DATA PROVIDED –
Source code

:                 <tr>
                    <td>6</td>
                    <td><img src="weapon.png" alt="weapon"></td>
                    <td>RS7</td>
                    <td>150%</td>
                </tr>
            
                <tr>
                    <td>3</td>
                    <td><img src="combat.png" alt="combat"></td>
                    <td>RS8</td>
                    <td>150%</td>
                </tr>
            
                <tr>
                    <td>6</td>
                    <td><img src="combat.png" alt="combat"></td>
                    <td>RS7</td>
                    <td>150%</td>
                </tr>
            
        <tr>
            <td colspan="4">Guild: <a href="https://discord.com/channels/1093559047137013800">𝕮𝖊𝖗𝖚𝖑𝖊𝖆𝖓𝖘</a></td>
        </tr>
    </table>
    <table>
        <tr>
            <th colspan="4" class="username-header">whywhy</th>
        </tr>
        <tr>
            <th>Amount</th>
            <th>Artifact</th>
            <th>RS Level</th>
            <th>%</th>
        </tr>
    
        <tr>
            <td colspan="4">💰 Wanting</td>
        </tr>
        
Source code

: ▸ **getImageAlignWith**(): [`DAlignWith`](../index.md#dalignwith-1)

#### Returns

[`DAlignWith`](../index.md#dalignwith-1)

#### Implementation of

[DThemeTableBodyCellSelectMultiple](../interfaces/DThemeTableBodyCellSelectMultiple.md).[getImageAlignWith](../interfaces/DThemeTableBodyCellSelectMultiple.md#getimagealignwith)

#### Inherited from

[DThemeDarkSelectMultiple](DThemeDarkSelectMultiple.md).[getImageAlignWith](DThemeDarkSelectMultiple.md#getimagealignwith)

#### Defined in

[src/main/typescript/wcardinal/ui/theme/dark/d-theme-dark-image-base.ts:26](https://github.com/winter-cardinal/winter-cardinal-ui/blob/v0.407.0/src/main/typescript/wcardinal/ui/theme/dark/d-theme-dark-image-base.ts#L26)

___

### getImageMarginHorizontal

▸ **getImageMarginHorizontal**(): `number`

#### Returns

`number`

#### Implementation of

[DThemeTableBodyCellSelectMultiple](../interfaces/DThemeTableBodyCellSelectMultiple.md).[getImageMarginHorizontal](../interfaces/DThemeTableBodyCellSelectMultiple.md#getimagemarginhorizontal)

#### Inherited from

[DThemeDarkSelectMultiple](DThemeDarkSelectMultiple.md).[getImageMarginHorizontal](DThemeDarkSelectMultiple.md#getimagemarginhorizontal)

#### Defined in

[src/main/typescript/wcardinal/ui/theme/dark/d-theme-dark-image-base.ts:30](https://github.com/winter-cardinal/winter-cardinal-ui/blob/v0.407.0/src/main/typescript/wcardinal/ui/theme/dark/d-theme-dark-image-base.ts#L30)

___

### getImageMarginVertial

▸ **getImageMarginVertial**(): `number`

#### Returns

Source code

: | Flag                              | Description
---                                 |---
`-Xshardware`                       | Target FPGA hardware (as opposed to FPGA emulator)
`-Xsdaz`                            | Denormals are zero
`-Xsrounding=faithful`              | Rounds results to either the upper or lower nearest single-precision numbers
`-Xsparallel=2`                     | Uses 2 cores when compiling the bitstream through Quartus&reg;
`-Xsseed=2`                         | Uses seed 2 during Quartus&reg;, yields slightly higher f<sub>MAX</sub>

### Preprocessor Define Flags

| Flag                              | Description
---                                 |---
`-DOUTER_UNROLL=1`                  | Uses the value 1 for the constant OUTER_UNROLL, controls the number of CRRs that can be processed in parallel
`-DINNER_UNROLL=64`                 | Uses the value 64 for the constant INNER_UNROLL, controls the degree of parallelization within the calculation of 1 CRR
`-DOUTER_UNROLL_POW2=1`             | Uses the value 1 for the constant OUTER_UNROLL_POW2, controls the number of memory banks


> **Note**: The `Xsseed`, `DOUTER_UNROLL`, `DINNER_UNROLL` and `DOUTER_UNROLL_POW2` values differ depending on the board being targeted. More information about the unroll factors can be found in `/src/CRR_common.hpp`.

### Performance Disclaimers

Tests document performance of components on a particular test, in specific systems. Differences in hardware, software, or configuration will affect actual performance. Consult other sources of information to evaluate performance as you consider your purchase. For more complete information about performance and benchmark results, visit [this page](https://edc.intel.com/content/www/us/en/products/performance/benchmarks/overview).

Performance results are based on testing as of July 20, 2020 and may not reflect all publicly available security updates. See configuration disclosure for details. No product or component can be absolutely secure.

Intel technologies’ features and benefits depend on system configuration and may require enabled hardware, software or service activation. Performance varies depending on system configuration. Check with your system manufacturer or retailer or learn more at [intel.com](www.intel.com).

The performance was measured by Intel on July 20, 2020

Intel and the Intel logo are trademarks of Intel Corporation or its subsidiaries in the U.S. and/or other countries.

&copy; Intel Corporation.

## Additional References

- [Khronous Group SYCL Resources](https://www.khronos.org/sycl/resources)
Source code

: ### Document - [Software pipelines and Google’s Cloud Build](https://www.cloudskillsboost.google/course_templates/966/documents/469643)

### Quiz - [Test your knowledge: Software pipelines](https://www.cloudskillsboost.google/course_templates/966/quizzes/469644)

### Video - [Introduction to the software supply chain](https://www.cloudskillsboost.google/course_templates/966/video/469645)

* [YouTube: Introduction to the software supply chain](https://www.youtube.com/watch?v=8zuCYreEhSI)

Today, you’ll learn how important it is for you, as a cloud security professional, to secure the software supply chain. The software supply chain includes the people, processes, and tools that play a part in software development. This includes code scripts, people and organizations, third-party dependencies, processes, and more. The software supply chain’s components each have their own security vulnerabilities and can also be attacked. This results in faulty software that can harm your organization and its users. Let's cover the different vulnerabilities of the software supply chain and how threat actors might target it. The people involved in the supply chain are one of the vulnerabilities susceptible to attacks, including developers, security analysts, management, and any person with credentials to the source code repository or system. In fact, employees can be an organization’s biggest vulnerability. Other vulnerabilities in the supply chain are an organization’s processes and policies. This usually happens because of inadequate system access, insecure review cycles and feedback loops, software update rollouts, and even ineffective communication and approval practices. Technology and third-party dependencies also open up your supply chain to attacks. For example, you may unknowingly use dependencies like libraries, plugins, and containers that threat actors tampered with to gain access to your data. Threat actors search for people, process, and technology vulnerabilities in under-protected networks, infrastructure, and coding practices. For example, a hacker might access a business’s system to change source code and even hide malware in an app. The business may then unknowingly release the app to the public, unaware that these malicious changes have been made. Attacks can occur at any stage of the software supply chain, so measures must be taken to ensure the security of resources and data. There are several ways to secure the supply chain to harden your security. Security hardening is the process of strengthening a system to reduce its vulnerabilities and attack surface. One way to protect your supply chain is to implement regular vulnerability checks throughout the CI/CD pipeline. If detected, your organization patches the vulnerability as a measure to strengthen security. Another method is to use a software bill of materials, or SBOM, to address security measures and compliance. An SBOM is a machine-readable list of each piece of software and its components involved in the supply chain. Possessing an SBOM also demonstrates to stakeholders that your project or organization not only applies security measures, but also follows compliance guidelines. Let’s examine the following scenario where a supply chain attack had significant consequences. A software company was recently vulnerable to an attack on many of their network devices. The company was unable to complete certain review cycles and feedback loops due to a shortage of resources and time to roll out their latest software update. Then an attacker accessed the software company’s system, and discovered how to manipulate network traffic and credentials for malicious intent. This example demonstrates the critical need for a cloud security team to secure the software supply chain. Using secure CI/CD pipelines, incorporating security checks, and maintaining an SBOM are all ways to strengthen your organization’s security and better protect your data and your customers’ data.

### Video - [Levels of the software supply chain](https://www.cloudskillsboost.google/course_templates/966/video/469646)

JOB –
Looking at the material above, count the lines containing the string "Quartus" and reply with the count alone.

WRITTEN ANSWER –
2